Ksenia Bureviy War takes away many things and brings a lot of pain, but it also gives a lot of life. For me, the war is first and foremost the gift of understanding what is more important. Before February 2022, I had plans along the lines of getting into Harvard, founding a start-up, you know, material things, great success, realizing my potential and working really hard… But when your friends start to die, you pause and ask yourself, what is important at all? Studying at Harvard and making Forbes 30 under 30? Or not losing your people, being with them and, worst case, dying with them? For a long time, I asked myself this question, but the last drop was the death of a close friend, my mentor Dmytro Kotsiubailo, who changed my way of thinking completely. There was no turning back, I knew: I have to go to war, there won’t be any other reality. What gives joy amidst war? The understanding that reality is what it is, and we can’t choose any other. Yes, I would love to go to Harvard, live like the Europeans, not think about war and all that shit, but we do live in this reality, and the reality of heroes, of people who die for our country. What can be more important? The realization that you are here, alongside the finest sons and daughters of your country, not just for the sake of it, not just for Ukraine today — you are here for the Ukraine of the past, for all our ancestors. It’s so inspiring, it gives so much meaning, and even the thought that our ancestors once stood on these positions, the positions of Donetsk Oblast, with the same goals as we do — that makes so much sense. That’s the sense of it all.

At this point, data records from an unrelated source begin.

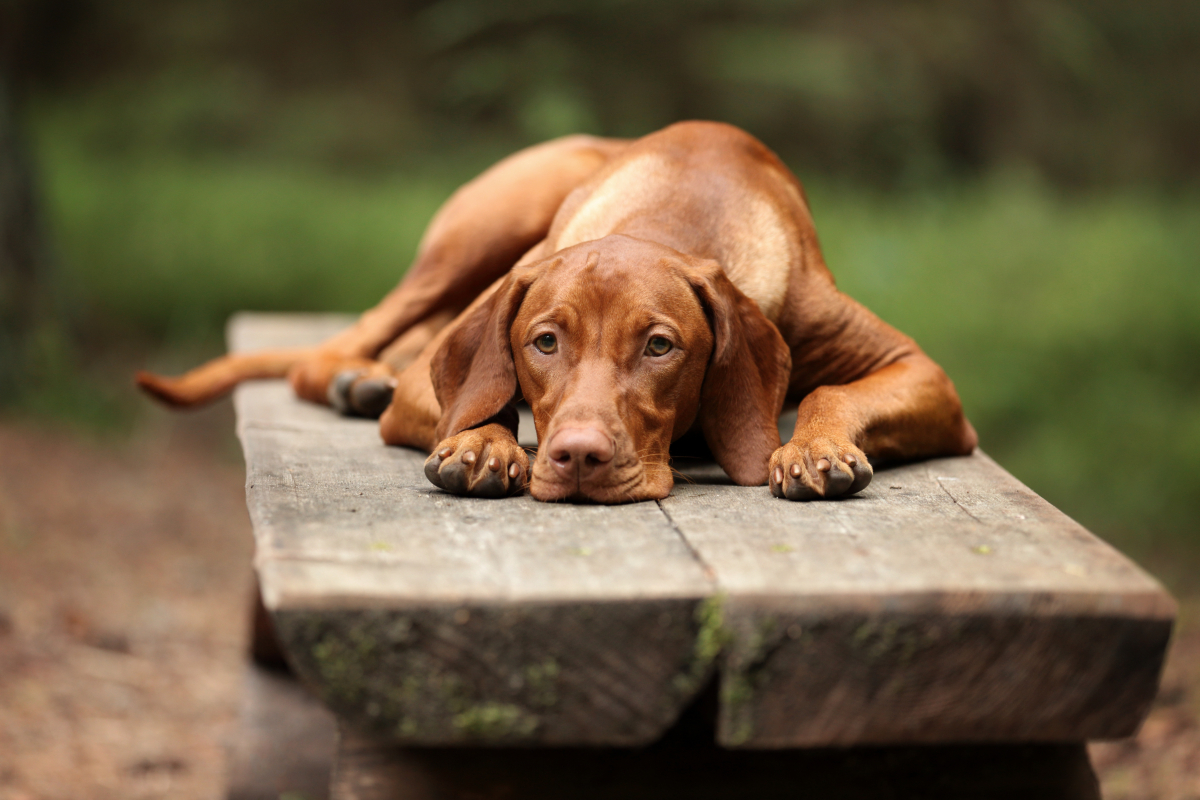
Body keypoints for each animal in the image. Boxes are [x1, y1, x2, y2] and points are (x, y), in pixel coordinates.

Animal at [138, 122, 974, 503]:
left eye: (661, 347)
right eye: (543, 342)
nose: (575, 458)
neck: (678, 215)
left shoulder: (922, 371)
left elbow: (832, 389)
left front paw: (812, 446)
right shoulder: (449, 371)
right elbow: (477, 403)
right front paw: (486, 445)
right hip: (485, 229)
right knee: (342, 346)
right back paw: (358, 380)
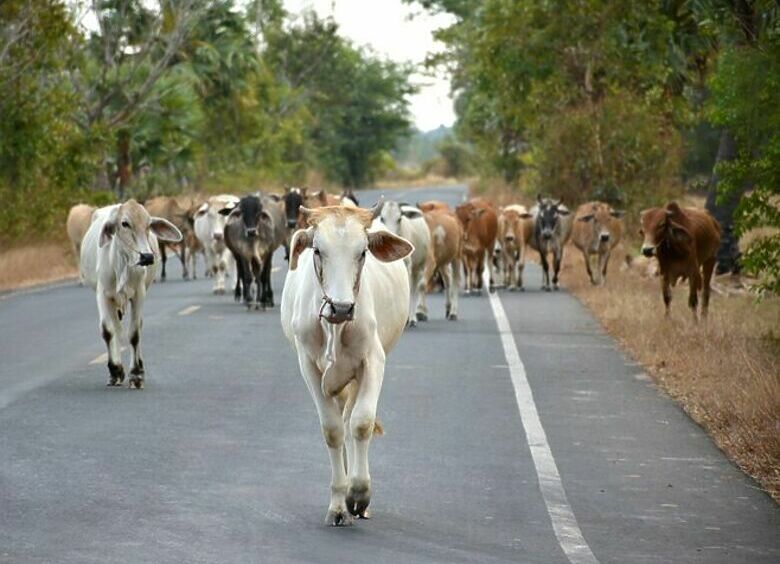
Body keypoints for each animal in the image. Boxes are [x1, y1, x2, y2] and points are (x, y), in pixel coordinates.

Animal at [80, 200, 181, 390]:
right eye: (125, 223)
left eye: (148, 225)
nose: (147, 256)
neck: (121, 263)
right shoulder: (102, 294)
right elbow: (108, 331)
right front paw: (115, 371)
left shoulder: (139, 294)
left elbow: (134, 333)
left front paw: (136, 375)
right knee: (116, 329)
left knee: (134, 327)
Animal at [280, 200, 414, 528]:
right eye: (317, 250)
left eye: (362, 252)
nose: (341, 307)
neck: (335, 327)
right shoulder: (309, 367)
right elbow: (332, 430)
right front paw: (339, 505)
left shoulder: (373, 360)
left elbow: (361, 423)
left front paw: (359, 495)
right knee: (340, 422)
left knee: (351, 417)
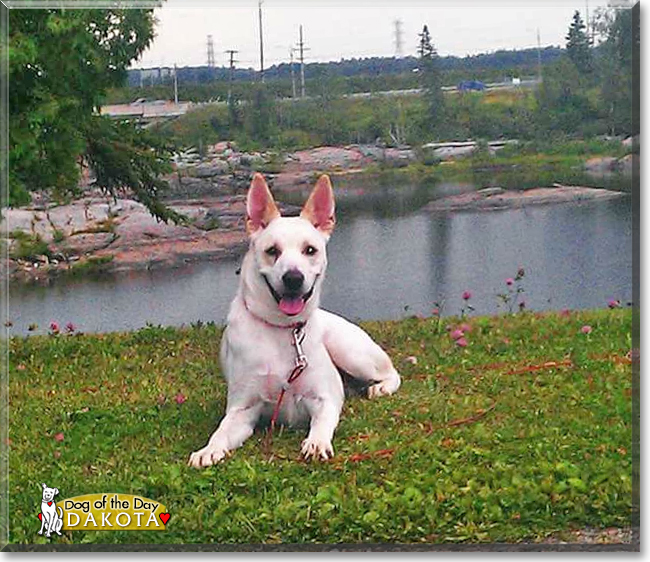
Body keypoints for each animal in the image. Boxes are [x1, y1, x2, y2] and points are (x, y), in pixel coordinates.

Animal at [187, 173, 398, 466]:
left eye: (310, 250)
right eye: (272, 251)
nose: (293, 278)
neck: (282, 329)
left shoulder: (325, 398)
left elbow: (322, 423)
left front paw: (317, 443)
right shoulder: (243, 409)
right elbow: (221, 431)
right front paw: (209, 449)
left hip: (351, 352)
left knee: (392, 373)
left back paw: (382, 387)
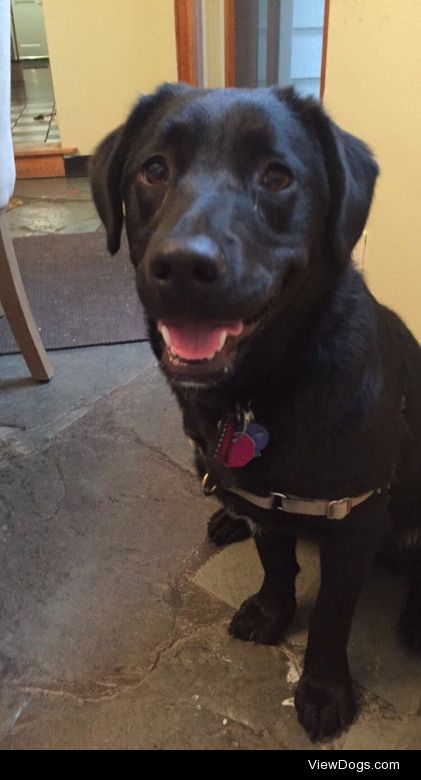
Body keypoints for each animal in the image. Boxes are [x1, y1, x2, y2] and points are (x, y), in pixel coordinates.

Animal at [91, 84, 420, 736]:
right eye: (154, 169)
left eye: (276, 176)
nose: (184, 266)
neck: (259, 394)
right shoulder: (264, 499)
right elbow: (275, 561)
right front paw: (272, 612)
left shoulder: (354, 521)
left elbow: (331, 619)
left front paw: (322, 690)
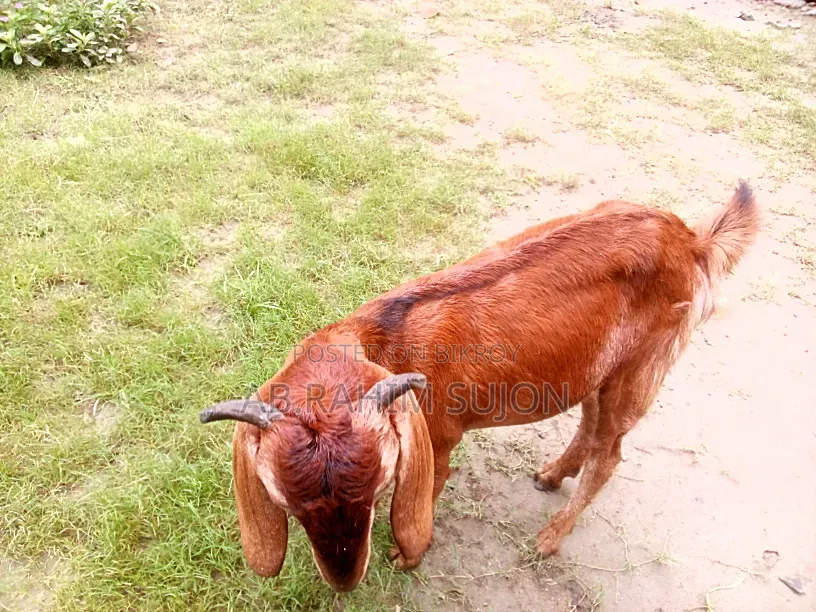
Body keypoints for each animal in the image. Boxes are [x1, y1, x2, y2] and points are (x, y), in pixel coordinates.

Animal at [200, 181, 759, 592]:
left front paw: (406, 556)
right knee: (591, 422)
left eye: (380, 488)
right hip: (600, 369)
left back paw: (549, 539)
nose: (344, 579)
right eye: (288, 507)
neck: (383, 340)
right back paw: (552, 474)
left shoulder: (440, 441)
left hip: (641, 367)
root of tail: (690, 240)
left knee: (611, 454)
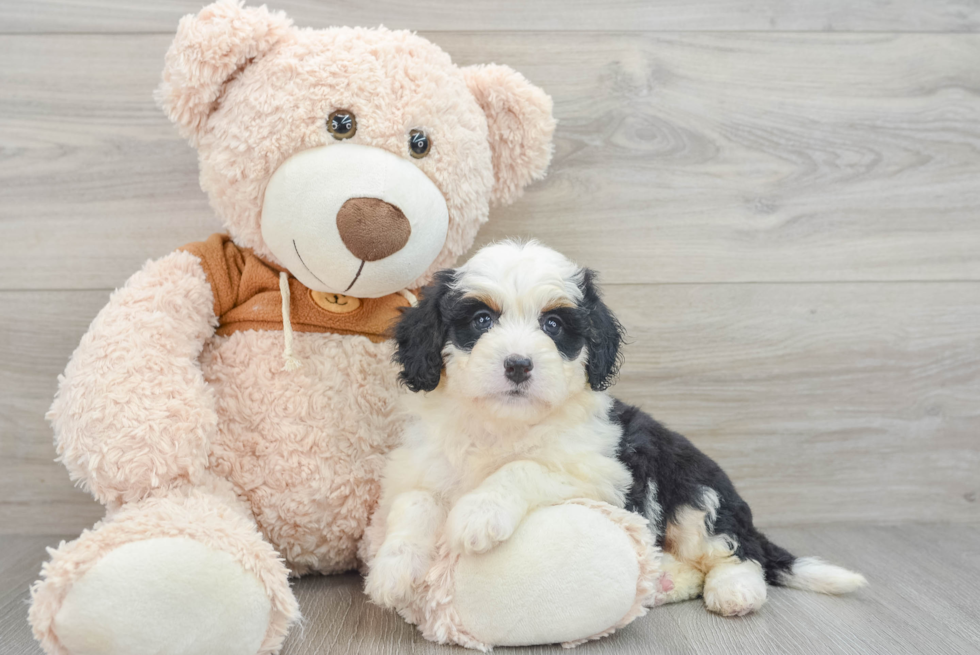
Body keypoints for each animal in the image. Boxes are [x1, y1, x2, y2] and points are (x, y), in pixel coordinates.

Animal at [368, 240, 864, 616]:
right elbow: (415, 502)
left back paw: (734, 590)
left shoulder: (600, 473)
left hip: (694, 492)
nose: (518, 365)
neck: (503, 424)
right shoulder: (422, 466)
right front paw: (393, 569)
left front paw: (479, 512)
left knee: (738, 549)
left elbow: (526, 467)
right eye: (481, 320)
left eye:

Glib Stryzhko What does joy smell like?

Ksenia Bureviy Brilliant question. Coffee and wormwood. There’s wormwood in the fields of Donbas; so the scent is warm, with a hint of wormwood.

Glib Stryzhko Just like a day in July. What memory keeps you going during tough times?

Ksenia Bureviy Man, I don’t know, this is hard. When my dad calls me and says, “Your dad did 250 push-ups today, how many did you do?” That really helps me.

Glib Stryzhko Nice! And when you feel alive, how do you feel it in your body?

Ksenia Bureviy Through breathing. Breathing, above all — the ability to take a deep breath and feel that inner peace. In other words, simply a peaceful joy, as the Scriptures say.

Glib Stryzhko What brings you joy, a sense of elation, and a zest for life?

Ksenia Bureviy The success of completed tasks and burning orcs.

Glib Stryzhko Final question. What is joy like? Describe it in colors, shapes, and every detail.

Ksenia Bureviy Spilled diesel. When diesel spills, there’s this puddle on the asphalt. It’s very bright, purple, pink, and sparkles in a really cool way. To me, it’s like something out of a magical world.